Integrating uncertainty propagation in GNSS radio occultation retrieval: From bending angle to dry‐air atmospheric profiles

Abstract

Global Navigation Satellite Systems (GNSS) Radio Occultation (RO) observations, globally available as a continuous record since 2001, are highly accurate and long‐term stable data records. Essential climate variables for the thermodynamic state of the free atmosphere, such as temperature and tropospheric water vapor profiles (involving background information), can be derived from these records, which consequentially have the potential to serve as climate benchmark data. In order to exploit this potential, atmospheric profile retrievals need to be very accurate and the remaining uncertainties need to be quantified and traced throughout the retrieval chain.
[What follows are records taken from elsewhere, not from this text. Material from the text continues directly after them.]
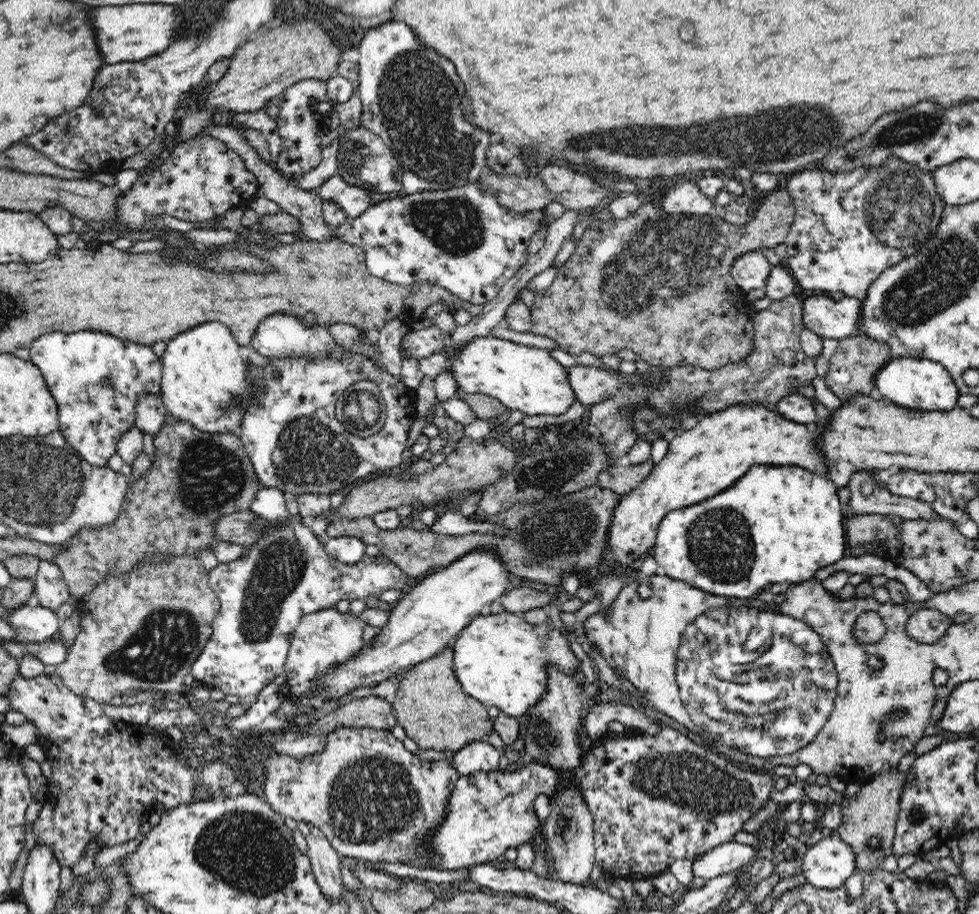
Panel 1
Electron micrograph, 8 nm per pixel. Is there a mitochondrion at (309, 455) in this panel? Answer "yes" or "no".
yes

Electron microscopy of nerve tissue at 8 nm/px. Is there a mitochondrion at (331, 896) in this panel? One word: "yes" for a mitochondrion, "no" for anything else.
no

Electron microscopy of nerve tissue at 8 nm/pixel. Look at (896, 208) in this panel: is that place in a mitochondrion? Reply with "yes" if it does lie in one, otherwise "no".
yes

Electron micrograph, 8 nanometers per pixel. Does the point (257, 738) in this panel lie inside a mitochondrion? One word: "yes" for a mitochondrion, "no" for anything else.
no

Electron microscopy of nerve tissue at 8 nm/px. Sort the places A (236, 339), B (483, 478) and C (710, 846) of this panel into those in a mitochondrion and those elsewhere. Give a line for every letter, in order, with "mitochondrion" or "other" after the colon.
A: other
B: other
C: other

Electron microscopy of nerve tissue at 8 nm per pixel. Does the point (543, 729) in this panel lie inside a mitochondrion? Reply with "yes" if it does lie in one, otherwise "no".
yes

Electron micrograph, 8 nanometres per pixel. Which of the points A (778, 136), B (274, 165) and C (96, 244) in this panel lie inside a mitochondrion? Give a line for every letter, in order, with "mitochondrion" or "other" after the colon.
A: mitochondrion
B: other
C: other

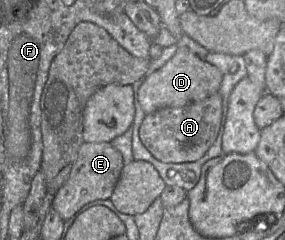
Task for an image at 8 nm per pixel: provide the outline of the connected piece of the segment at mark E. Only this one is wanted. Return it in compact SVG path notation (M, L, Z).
M84 143L78 152L67 182L54 194L52 208L64 221L67 221L86 204L110 199L123 167L123 157L111 143Z

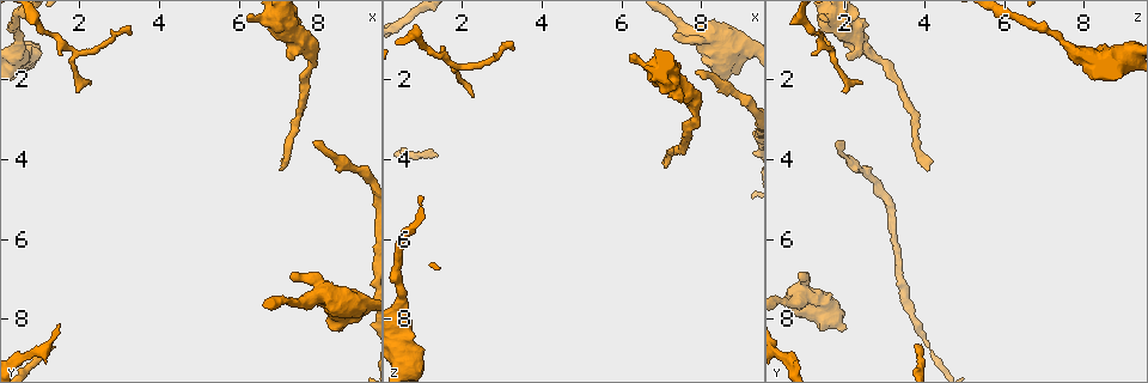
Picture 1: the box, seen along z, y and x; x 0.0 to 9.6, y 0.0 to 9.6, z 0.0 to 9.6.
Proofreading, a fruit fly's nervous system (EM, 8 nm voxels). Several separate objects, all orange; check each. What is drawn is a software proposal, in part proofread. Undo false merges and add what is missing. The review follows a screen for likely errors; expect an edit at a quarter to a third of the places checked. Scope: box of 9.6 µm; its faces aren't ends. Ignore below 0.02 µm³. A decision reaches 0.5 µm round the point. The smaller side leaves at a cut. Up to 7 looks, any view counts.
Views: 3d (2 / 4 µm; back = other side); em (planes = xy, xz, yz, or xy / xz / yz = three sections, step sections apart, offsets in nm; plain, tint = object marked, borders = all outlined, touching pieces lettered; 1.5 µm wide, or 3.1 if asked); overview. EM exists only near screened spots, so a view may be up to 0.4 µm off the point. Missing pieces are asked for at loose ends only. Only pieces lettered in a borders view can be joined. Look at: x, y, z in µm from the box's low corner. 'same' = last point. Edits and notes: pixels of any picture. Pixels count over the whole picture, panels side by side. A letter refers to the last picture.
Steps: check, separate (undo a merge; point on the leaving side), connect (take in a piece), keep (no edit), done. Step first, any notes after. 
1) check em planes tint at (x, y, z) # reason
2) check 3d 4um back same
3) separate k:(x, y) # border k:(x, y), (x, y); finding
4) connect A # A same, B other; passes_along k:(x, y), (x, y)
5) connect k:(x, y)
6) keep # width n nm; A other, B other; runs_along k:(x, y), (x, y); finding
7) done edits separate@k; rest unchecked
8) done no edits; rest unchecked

The new Reference Occultation Processing System at the Wegener Center aims to deliver such an accurate retrieval chain with integrated uncertainty propagation. Here we introduce and demonstrate the algorithms implemented for uncertainty propagation from RO bending angle profiles to dry‐air variables (pressure and temperature), for estimated random and systematic uncertainties, and for coestimates of observation‐to‐background weighting ratio profiles. We estimated systematic uncertainty profiles with the same operators as used for the basic profiles retrieval. The random uncertainty propagation was integrated by a covariance propagation approach and validated using Monte‐Carlo ensemble methods. We present the results of the validation and demonstrate how the algorithm performs for individual simulated RO events and for ensembles of real RO events. We also compare the new results from the integrated uncertainty propagation to previous ones from empirical error analyses for RO‐retrieved atmospheric profiles. We find that the new uncertainty estimation chain shows robust performance and is in good agreement with previous comparable results.